Input records: Begin

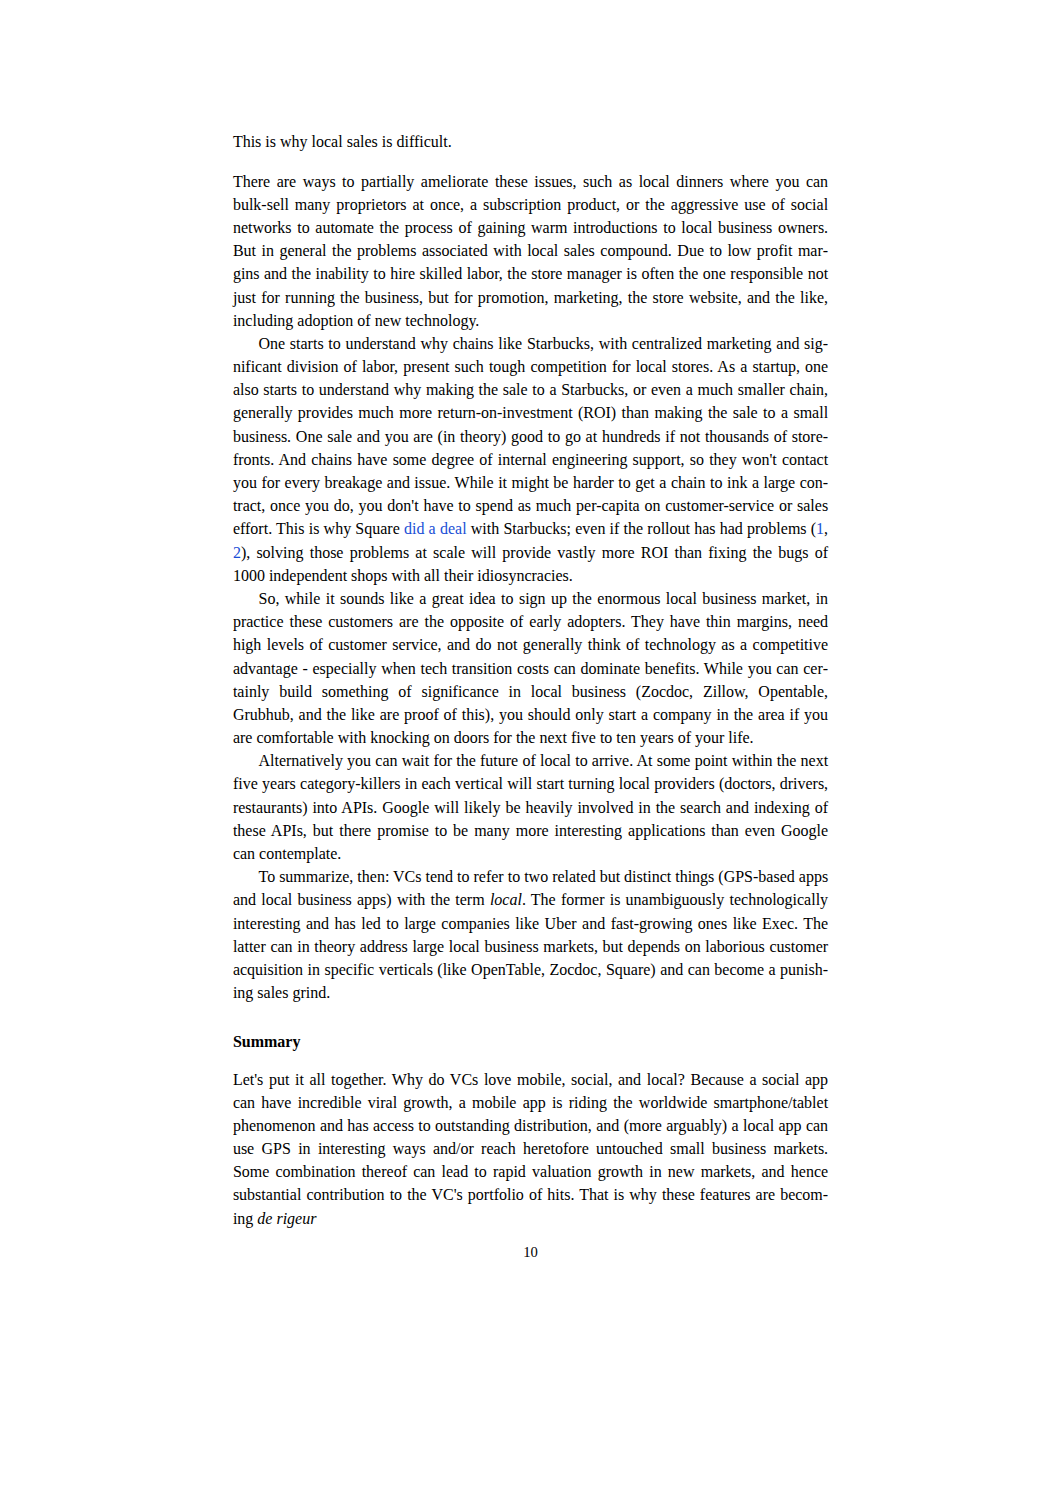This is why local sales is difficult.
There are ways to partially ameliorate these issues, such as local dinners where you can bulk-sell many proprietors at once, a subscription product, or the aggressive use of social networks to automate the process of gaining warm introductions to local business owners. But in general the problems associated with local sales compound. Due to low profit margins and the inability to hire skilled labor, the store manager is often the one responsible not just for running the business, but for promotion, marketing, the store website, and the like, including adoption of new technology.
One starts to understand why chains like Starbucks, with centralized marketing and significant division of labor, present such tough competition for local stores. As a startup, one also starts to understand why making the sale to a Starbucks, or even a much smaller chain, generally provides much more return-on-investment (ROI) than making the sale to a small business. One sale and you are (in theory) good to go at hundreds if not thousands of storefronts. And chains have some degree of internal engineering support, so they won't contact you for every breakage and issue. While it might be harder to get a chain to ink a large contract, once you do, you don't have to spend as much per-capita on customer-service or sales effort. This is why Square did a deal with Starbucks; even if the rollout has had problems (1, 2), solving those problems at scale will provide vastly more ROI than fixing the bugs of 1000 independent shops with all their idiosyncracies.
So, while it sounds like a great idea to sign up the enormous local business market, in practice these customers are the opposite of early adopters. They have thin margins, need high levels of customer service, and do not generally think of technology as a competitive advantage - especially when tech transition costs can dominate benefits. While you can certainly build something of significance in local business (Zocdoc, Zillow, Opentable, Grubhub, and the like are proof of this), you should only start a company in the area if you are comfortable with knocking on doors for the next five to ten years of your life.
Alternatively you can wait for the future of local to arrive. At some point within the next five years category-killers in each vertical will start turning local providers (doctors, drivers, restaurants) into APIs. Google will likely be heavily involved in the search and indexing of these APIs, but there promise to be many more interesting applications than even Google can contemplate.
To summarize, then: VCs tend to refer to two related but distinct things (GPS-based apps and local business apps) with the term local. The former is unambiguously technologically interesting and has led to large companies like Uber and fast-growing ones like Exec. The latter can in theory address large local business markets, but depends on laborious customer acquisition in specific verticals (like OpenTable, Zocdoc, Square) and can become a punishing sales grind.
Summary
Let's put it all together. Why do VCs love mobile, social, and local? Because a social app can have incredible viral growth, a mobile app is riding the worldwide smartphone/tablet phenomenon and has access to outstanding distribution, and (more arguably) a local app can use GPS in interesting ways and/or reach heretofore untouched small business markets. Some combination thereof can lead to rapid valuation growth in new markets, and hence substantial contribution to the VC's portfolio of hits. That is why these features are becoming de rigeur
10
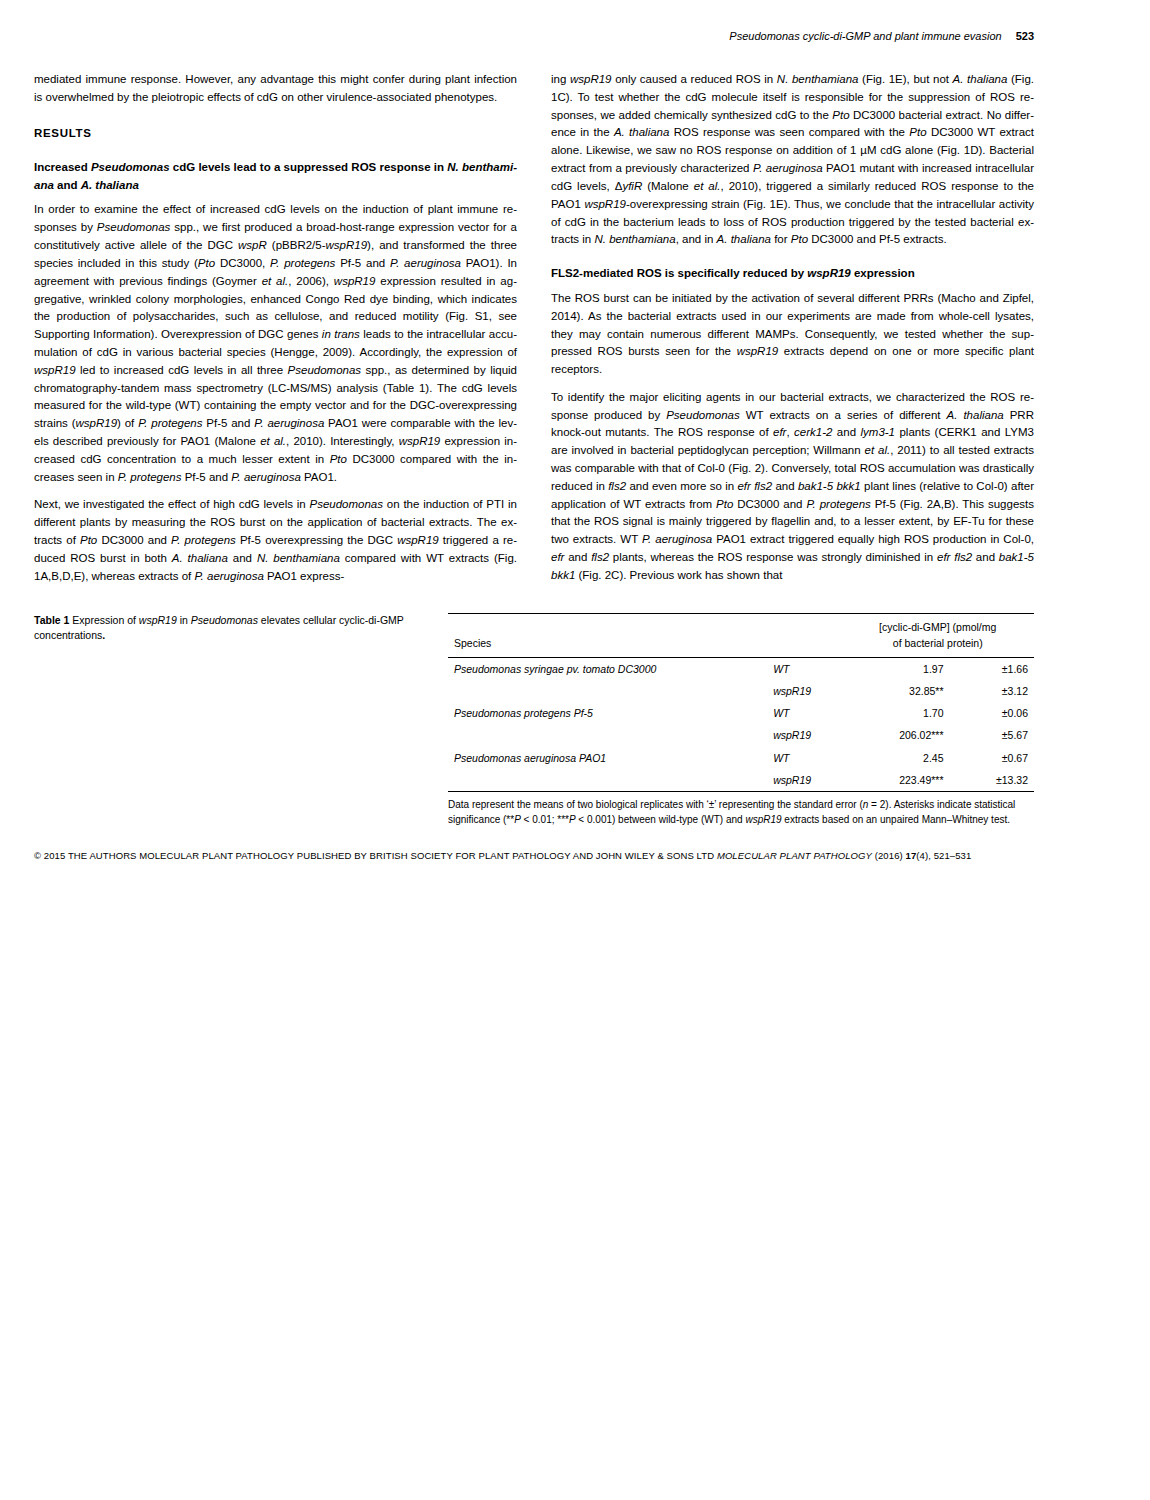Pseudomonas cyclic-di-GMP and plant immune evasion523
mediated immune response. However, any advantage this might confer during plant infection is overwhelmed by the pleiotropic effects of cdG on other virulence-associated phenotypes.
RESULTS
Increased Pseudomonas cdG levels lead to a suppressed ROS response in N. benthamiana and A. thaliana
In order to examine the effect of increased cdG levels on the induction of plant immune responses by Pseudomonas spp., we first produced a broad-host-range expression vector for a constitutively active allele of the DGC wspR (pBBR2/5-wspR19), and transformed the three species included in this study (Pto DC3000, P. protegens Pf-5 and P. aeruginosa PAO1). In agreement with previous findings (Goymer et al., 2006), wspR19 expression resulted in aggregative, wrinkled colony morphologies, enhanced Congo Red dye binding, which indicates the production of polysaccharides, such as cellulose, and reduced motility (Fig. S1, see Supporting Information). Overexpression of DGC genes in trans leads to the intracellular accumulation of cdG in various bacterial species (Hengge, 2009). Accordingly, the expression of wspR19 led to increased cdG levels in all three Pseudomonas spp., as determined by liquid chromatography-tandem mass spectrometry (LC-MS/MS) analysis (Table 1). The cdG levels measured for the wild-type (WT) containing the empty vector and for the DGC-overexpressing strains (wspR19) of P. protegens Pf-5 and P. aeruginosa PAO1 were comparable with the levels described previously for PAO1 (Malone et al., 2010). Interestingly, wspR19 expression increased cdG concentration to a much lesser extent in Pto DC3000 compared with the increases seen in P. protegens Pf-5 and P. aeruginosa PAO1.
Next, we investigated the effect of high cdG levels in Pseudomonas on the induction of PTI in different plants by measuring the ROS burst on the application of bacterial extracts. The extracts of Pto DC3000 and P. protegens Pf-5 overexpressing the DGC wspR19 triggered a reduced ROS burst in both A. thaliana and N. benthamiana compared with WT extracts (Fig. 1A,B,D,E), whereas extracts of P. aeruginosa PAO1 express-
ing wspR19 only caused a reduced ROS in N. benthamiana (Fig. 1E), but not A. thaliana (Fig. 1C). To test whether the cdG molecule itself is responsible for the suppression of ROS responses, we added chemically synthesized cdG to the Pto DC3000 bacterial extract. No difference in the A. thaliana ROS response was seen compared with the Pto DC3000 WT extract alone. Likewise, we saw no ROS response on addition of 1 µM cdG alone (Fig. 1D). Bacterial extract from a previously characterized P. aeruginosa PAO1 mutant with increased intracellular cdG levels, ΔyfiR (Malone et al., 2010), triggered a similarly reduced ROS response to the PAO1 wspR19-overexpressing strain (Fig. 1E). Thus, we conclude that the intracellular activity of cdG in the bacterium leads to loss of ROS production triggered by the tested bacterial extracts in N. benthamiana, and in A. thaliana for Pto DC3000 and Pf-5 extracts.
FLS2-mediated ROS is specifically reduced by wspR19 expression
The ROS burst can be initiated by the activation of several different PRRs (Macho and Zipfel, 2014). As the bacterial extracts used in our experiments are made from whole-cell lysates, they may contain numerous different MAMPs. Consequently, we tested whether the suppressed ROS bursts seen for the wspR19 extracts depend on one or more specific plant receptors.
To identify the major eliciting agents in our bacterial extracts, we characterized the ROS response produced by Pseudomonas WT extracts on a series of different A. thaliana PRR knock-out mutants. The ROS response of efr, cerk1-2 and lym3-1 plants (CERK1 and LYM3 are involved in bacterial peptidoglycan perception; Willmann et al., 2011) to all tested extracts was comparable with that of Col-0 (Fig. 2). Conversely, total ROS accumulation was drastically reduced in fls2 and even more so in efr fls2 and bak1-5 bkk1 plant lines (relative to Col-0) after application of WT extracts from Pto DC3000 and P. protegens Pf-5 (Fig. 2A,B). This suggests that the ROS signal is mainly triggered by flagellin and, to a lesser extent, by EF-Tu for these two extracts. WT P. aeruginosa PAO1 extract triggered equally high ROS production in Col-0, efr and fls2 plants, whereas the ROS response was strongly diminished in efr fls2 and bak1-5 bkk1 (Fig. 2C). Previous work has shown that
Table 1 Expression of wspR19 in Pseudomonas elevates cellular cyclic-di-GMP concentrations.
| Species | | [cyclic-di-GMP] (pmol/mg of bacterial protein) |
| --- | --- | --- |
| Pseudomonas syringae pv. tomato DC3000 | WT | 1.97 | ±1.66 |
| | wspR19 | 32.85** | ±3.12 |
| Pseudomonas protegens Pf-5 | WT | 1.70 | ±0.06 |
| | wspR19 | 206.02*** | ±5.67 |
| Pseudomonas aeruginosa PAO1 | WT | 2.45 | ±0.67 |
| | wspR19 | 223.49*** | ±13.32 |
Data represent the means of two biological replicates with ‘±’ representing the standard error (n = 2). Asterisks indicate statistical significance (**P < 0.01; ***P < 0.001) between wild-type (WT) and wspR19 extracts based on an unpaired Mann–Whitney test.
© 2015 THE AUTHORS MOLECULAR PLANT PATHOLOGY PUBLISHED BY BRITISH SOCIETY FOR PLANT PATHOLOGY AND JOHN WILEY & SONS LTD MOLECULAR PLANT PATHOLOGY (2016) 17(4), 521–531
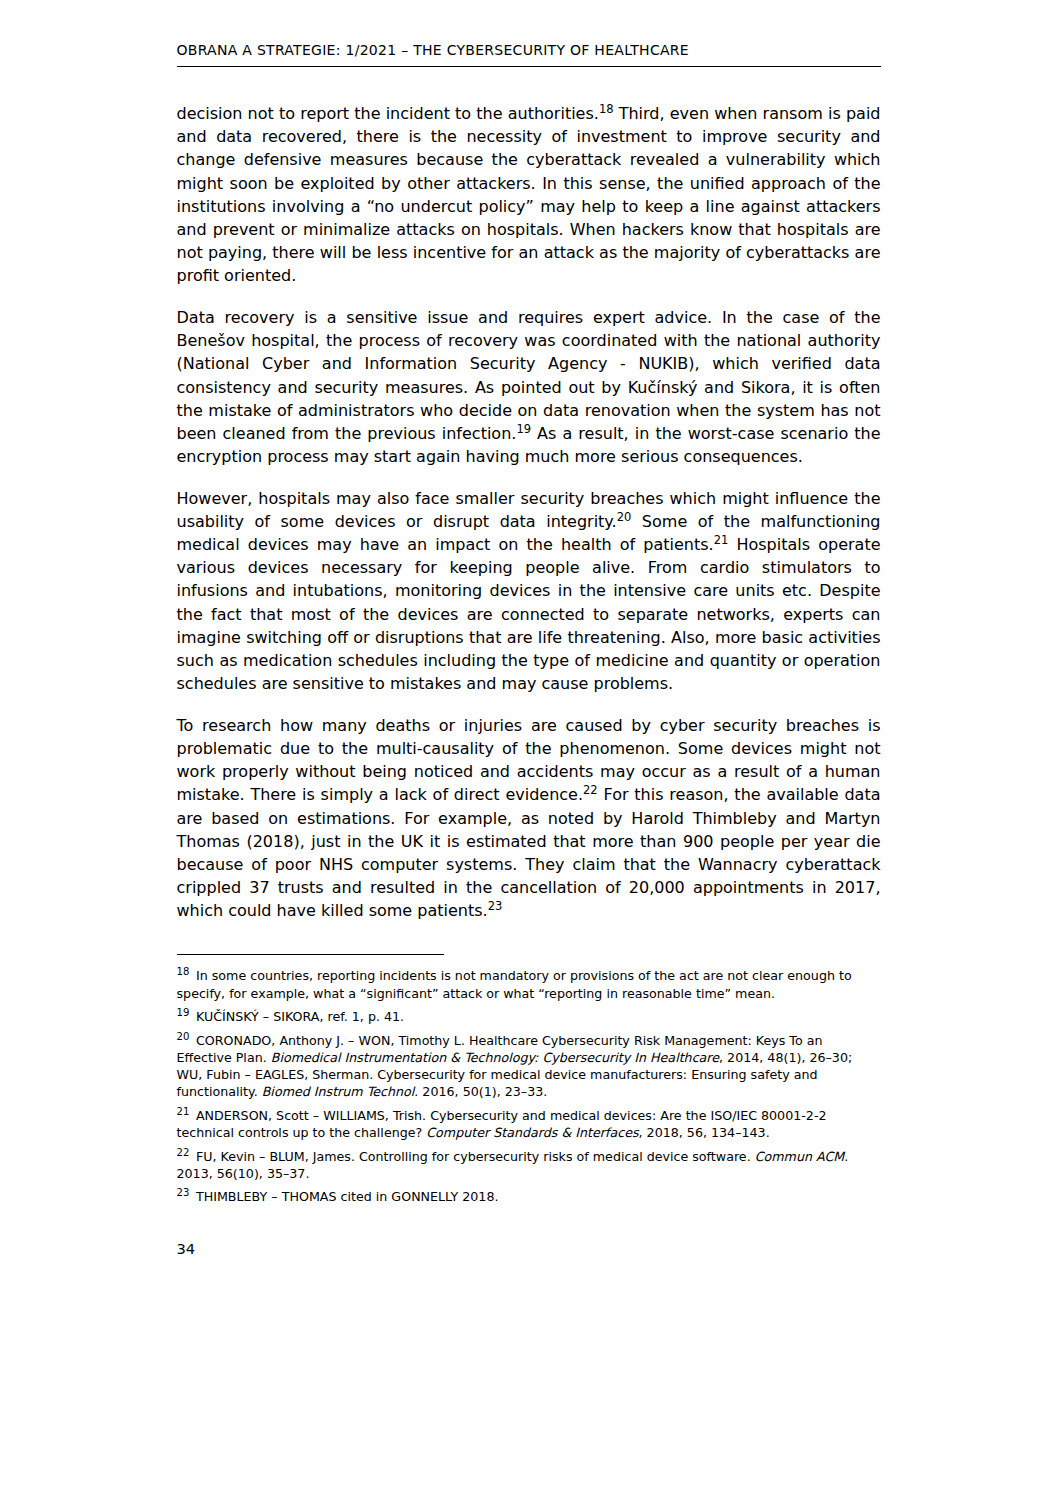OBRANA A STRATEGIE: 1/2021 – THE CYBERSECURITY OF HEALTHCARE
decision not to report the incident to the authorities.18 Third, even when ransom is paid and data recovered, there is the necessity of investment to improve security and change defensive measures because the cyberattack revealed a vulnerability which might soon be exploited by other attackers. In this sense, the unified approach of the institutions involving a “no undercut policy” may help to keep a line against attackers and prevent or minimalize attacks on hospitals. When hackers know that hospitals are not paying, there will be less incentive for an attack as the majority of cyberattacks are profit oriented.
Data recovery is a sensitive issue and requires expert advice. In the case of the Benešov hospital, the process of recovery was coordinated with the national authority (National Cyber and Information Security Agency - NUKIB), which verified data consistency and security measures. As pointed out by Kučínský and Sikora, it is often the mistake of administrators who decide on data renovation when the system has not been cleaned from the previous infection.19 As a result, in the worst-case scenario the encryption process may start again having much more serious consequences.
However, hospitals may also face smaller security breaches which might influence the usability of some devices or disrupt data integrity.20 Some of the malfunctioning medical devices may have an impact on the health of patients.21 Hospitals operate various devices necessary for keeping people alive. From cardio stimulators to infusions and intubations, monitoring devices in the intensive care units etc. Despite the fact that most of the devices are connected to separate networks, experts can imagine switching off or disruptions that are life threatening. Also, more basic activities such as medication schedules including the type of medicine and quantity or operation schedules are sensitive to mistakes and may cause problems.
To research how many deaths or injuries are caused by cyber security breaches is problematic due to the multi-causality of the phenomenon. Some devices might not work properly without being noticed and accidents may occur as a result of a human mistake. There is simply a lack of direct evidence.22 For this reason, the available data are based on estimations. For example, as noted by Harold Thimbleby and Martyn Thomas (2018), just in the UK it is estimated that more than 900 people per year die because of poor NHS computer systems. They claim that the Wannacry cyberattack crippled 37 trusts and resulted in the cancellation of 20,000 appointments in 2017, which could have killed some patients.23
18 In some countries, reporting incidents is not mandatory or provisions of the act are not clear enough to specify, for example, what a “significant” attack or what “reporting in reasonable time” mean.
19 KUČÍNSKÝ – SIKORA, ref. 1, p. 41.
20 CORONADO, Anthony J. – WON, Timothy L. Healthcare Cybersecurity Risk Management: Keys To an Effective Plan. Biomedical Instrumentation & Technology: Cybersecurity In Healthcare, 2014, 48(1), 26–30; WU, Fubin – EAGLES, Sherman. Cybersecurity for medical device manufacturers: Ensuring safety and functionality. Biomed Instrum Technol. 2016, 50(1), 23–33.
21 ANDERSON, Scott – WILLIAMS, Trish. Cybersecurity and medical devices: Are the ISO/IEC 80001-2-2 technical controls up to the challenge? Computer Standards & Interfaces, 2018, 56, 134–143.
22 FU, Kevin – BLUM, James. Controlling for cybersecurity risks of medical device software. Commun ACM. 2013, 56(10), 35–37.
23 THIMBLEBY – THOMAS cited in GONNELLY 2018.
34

Input records: End

» Goal of the exercise
All lines above from the one with "2.45 | ±0.67 |" to the one with "(2016) 17(4), 521–531", inclusive, should be copied exactly, and no other lines.

» Task response
| Pseudomonas aeruginosa PAO1 | WT | 2.45 | ±0.67 |
| | wspR19 | 223.49*** | ±13.32 |
Data represent the means of two biological replicates with ‘±’ representing the standard error (n = 2). Asterisks indicate statistical significance (**P < 0.01; ***P < 0.001) between wild-type (WT) and wspR19 extracts based on an unpaired Mann–Whitney test.
© 2015 THE AUTHORS MOLECULAR PLANT PATHOLOGY PUBLISHED BY BRITISH SOCIETY FOR PLANT PATHOLOGY AND JOHN WILEY & SONS LTD MOLECULAR PLANT PATHOLOGY (2016) 17(4), 521–531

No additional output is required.